** RECORDED INFORMATION follows **

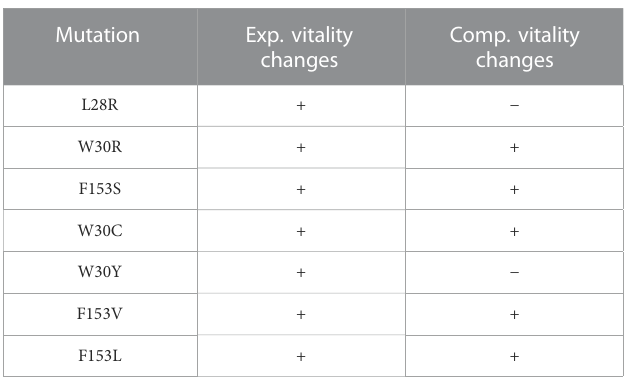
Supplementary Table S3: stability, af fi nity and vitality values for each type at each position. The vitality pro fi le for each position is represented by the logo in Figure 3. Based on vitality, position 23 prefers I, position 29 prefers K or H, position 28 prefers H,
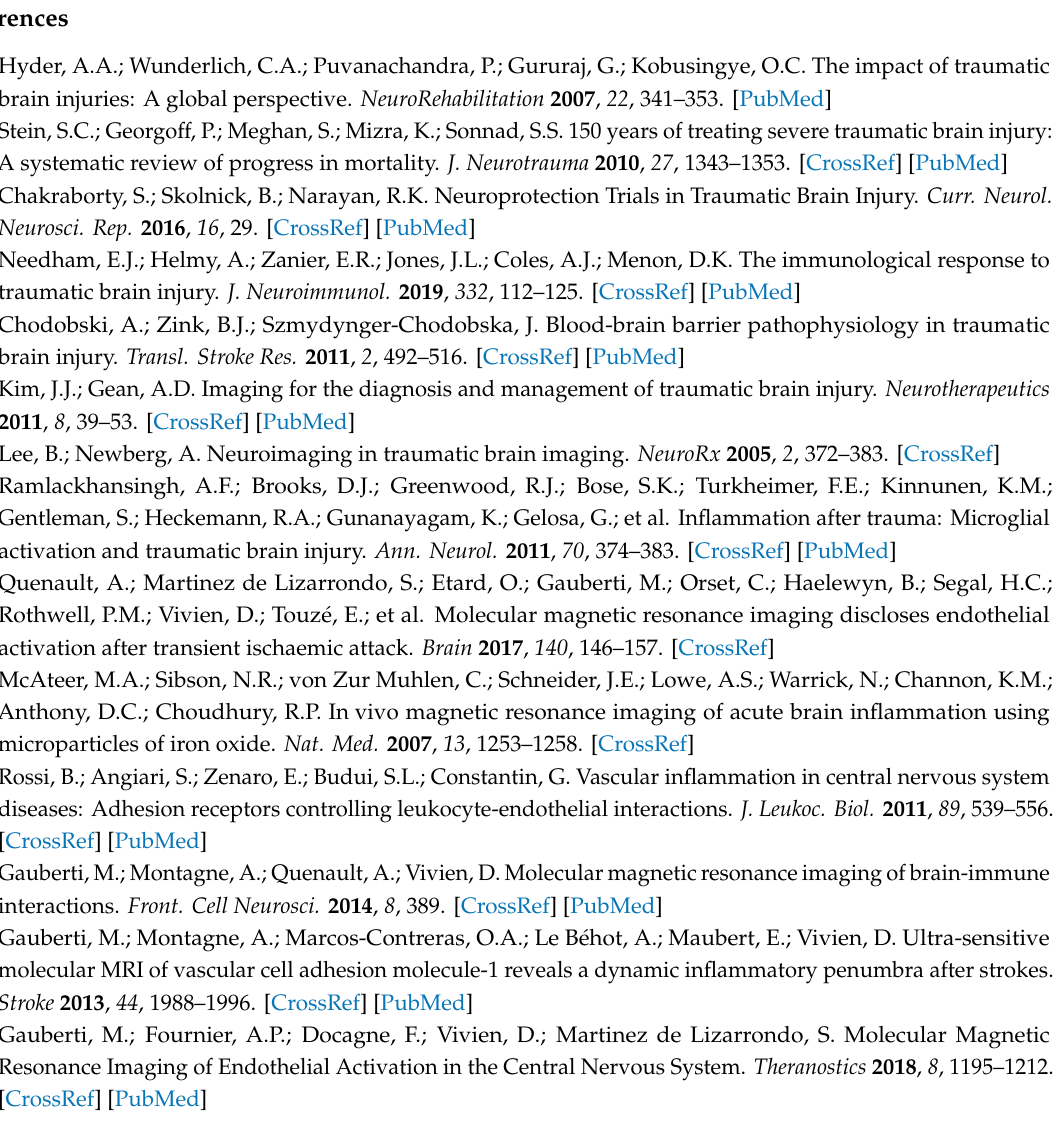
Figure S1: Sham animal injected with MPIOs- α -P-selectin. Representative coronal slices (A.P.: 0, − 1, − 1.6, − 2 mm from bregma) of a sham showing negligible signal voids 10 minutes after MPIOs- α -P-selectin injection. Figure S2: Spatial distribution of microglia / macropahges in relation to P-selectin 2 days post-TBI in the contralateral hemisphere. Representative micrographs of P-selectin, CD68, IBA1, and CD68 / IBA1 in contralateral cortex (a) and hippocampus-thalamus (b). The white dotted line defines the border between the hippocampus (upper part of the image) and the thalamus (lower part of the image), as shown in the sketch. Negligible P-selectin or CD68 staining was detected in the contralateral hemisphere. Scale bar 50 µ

** End of RECORDED INFORMATION **
** RECORDED INFORMATION follows **

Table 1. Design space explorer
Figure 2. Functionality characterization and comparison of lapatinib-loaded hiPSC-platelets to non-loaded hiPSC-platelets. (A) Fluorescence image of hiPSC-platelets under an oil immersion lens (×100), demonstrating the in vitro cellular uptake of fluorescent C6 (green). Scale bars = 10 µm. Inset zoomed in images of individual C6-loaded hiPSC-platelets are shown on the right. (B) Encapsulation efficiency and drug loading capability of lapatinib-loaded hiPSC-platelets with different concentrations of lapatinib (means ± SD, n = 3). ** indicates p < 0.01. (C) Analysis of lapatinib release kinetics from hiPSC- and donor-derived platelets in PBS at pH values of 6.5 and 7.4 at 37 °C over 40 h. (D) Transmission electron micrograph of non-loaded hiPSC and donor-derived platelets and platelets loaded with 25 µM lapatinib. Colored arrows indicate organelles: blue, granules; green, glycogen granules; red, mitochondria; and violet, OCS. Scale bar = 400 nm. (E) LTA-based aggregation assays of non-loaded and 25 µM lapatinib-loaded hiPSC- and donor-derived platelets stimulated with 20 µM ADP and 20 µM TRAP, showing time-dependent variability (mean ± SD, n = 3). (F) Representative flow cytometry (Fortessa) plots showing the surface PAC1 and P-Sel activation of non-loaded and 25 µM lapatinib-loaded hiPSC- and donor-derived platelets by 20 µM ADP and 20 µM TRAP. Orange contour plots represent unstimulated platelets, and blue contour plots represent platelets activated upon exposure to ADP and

** End of RECORDED INFORMATION **

* **ASSIGNMENT**
In the data above, the stretch from the line with "Supplementary Table S3: stability, af" through the line with "Figure S1: Sham" is to be returned exactly, minus any pictures.

* **EXPECTED ANSWER**
Supplementary Table S3: stability, af fi nity and vitality values for each type at each position. The vitality pro fi le for each position is represented by the logo in Figure 3. Based on vitality, position 23 prefers I, position 29 prefers K or H, position 28 prefers H,
Figure S1: Sham animal injected with MPIOs- α -P-selectin. Representative coronal slices (A.P.: 0, − 1, − 1.6, − 2 mm from bregma) of a sham showing negligible signal voids 10 minutes after MPIOs- α -P-selectin injection. Figure S2: Spatial distribution of microglia / macropahges in relation to P-selectin 2 days post-TBI in the contralateral hemisphere. Representative micrographs of P-selectin, CD68, IBA1, and CD68 / IBA1 in contralateral cortex (a) and hippocampus-thalamus (b). The white dotted line defines the border between the hippocampus (upper part of the image) and the thalamus (lower part of the image), as shown in the sketch. Negligible P-selectin or CD68 staining was detected in the contralateral hemisphere. Scale bar 50 µ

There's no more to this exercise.